The Hollow Ones: Interview with co-author Chuck Hogan

We speak to one half of The Hollow Ones authors, Chuck Hogan, about creating an incredibly apt but terrifying novel and what it’s like to work with Guillermo del Toro…

Dynamic writing duo Guillermo del Toro and Chuck Hogan are back with The Hollow Ones, a chilling paranormal thriller that brings together the worlds of suspense, the paranormal and literary horror.

Rookie FBI agent Odessa Hardwicke’s life is derailed when she’s forced to turn her gun on her partner, who turns suddenly, inexplicably violent while apprehending a rampaging murderer.

The shooting, justified by self-defence, shakes Odessa to her core and she is placed on desk leave pending a full investigation. But what haunts Odessa is the shadowy presence she saw fleeing her partner’s body after his death.

Determined to uncover the secrets of her partner’s death, Hardwicke finds herself on the trail of a mysterious figure named Hugo Blackwood: a man who claims to have been alive for centuries, and who is either an unhinged lunatic, or humanity’s best and only defence against an unspeakable evil.

We spoke to co-author Chuck Hogan about working with Guillermo del Toro, blending genres and possible adaptations (warning: this interview contains spoilers on The Hollow Ones – not to worry, we’ll wait right here while you read it. Well go on…).

Where did the idea begin for The Hollow Ones?

It begins with Guillermo, he always loved the idea of an occult detective; he had a very specific vision for The Hollow Ones – the creatures that were neither alive nor dead that loved to joyride inside of humans. I’m talking like ten years ago he had this idea. It just took us this long to get together (he got very busy as you know!) and clear our plates and go for it.

How did the relationship between you and Guillermo start?

→ **TASKS AND EXERCISES**
- A) Please duplicate the part of the interview from "The Hollow Ones: Interview" up to and including "and literary horror.".
- B) According to the interview, how long ago did Guillermo del Toro have the idea for The Hollow Ones?
The material after this point is separate from the interview.

→ **DATA BLOCK**
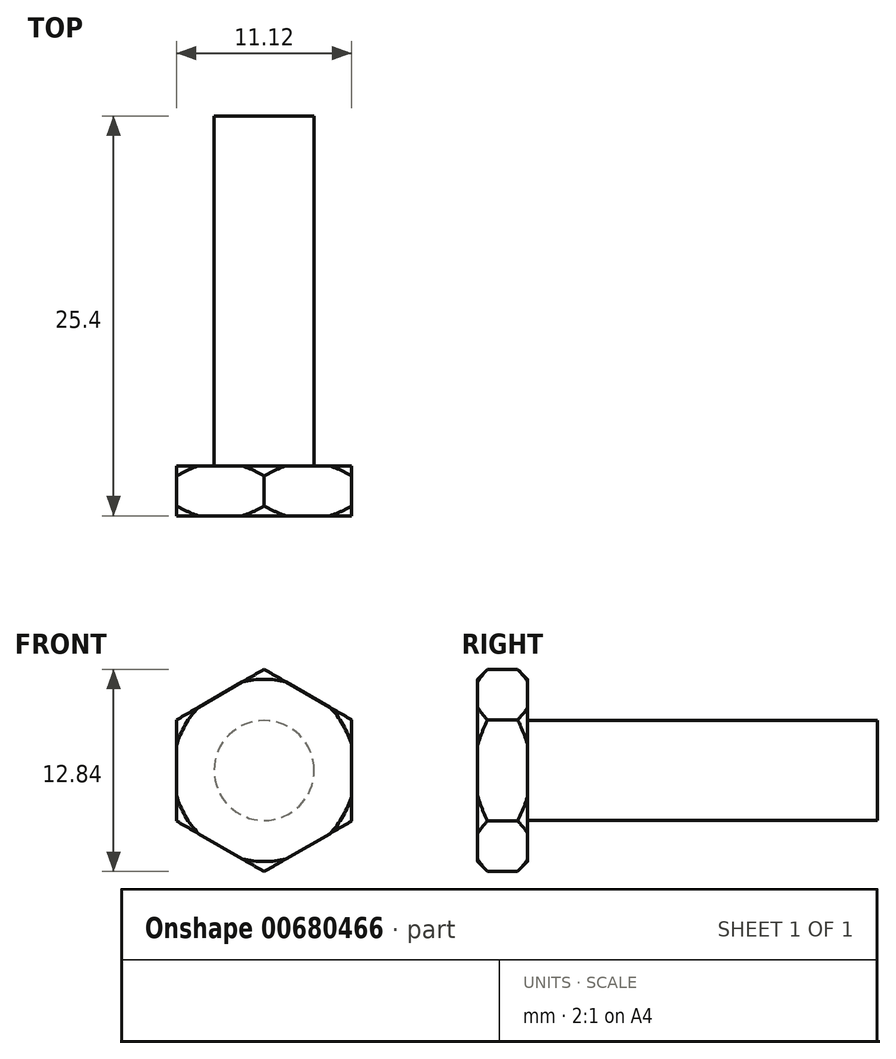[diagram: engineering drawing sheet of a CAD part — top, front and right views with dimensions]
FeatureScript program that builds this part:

→ **WRITTEN RESPONSES**
- A)
The Hollow Ones: Interview with co-author Chuck Hogan

We speak to one half of The Hollow Ones authors, Chuck Hogan, about creating an incredibly apt but terrifying novel and what it’s like to work with Guillermo del Toro…

Dynamic writing duo Guillermo del Toro and Chuck Hogan are back with The Hollow Ones, a chilling paranormal thriller that brings together the worlds of suspense, the paranormal and literary horror.

- B) About ten years ago.